Attackers wield Firefox exploit to uncloak anonymous Tor users

Attackers exploited a recently patched vulnerability in the Firefox browser to uncloak users of the Tor anonymity service, and the attack code is now publicly circulating online. While the exploit was most likely designed to identify people alleged to have frequented a child porn forum recently targeted by the FBI, anonymity advocates say the code could be used against almost any Tor user.

A piece of malicious JavaScript was found embedded in webpages delivered by Freedom Hosting, a provider of "hidden services" that are available only to people surfing anonymously through Tor. The attack code exploited a memory-management vulnerability, forcing Firefox to send a unique identifier to a third-party server using a public IP address that can be linked back to the person's ISP. The exploit contained several hallmarks of professional malware development, including "heap spraying" techniques to bypass Windows security protections and the loading of executable code that prompted compromised machines to send the identifying information to a server located in Virginia, according to an analysis by researcher Vlad Tsrklevich.

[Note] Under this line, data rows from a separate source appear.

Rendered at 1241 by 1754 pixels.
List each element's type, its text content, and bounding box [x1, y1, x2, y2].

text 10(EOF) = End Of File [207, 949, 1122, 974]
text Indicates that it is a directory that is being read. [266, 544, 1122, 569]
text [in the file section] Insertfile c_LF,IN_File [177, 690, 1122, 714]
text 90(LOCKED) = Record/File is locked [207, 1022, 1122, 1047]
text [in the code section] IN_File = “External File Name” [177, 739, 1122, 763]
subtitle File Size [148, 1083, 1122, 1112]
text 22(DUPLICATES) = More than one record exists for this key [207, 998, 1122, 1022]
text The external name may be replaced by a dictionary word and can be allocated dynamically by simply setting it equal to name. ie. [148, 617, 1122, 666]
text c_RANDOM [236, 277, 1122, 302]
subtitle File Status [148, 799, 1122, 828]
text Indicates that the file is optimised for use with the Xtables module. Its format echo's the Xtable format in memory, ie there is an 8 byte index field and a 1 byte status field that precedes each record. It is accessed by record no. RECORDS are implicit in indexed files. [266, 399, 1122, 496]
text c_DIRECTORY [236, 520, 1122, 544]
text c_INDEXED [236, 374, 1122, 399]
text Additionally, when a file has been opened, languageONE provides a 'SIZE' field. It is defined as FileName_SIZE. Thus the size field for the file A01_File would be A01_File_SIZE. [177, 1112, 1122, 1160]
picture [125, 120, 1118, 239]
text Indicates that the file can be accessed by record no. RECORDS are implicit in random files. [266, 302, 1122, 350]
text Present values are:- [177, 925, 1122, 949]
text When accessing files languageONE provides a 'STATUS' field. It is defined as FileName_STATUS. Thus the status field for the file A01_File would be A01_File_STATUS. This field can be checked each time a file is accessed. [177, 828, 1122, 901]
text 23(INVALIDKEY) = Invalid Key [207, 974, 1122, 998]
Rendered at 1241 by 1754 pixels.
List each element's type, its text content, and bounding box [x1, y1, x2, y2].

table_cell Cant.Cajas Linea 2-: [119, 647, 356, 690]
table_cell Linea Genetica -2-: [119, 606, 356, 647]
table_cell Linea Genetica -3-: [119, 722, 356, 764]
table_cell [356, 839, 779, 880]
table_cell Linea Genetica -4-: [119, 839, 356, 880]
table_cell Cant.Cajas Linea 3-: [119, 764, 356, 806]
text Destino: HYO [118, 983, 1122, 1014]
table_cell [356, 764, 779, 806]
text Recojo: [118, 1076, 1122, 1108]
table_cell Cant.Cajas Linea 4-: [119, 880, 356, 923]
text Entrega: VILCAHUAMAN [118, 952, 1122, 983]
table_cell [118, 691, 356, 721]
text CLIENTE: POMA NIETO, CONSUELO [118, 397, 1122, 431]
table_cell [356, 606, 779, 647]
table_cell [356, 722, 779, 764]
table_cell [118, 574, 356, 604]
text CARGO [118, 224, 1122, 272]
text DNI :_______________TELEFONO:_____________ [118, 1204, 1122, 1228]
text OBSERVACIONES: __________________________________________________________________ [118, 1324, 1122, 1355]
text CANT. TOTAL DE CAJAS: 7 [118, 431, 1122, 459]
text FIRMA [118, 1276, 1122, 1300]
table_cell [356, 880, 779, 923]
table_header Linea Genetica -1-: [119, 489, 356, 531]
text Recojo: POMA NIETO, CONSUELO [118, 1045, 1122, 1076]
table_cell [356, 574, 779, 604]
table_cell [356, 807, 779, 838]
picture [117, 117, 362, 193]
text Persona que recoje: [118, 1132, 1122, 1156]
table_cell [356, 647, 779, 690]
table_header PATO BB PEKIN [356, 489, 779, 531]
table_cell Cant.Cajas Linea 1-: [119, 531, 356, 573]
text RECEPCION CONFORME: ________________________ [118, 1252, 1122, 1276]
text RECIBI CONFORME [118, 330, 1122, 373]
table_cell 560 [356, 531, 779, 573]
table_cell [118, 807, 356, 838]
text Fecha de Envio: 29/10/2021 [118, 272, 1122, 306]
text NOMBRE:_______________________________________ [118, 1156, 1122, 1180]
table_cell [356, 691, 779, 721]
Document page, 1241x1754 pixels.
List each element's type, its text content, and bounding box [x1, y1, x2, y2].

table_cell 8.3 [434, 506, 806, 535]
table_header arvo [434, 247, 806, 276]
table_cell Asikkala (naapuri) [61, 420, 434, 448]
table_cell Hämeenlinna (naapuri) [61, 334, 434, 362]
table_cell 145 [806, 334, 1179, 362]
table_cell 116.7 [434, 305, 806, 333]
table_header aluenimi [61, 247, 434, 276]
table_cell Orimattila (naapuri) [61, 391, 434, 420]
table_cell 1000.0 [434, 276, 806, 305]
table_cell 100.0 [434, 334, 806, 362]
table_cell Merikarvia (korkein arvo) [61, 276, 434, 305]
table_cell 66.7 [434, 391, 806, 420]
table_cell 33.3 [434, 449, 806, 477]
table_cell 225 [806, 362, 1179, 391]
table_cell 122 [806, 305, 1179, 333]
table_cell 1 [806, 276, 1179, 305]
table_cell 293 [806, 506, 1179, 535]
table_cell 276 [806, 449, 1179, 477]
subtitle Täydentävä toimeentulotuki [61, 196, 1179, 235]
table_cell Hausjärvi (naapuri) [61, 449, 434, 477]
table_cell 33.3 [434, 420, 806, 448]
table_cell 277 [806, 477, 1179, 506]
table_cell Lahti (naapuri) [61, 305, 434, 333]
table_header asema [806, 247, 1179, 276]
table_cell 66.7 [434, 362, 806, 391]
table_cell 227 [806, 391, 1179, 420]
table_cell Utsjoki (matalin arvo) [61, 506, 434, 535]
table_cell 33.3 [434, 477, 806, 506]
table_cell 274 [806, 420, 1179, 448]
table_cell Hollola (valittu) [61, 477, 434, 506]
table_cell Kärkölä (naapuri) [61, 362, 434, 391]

Discovery of the exploit came as the FBI reportedly sought the extradition of Freedom Host founder on child porn charges. Word of 28-year-old Eric Eoin Marques's arrest also came as members of the Tor Project reported the disappearance of a "large number" of hidden service addresses used by Freedom Hosting. The confluence of the three events has prompted speculation that the de-anonymizing exploit is the work of the FBI or another organized group targeting child pornographers.